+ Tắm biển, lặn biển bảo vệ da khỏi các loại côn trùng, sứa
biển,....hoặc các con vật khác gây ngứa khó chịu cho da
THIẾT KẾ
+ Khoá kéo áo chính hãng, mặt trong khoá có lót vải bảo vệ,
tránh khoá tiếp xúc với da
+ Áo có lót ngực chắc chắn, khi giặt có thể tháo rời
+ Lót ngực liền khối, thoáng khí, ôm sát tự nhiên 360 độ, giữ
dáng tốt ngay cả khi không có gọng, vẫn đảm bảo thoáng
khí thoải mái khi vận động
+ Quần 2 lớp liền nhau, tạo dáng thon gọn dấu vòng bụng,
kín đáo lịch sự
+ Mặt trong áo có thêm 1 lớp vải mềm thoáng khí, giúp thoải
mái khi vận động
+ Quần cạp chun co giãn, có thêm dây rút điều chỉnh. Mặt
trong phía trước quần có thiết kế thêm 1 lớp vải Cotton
__________________________________________________
* _WHAT YOU ARE ASKED TO DO_:
Reproduce, exactly and with both ends included, every line from the one that contains "tránh khoá tiếp xúc với da" to the end of the listing above.

* _WRITTEN ANSWER_:
tránh khoá tiếp xúc với da
+ Áo có lót ngực chắc chắn, khi giặt có thể tháo rời
+ Lót ngực liền khối, thoáng khí, ôm sát tự nhiên 360 độ, giữ
dáng tốt ngay cả khi không có gọng, vẫn đảm bảo thoáng
khí thoải mái khi vận động
+ Quần 2 lớp liền nhau, tạo dáng thon gọn dấu vòng bụng,
kín đáo lịch sự
+ Mặt trong áo có thêm 1 lớp vải mềm thoáng khí, giúp thoải
mái khi vận động
+ Quần cạp chun co giãn, có thêm dây rút điều chỉnh. Mặt
trong phía trước quần có thiết kế thêm 1 lớp vải Cotton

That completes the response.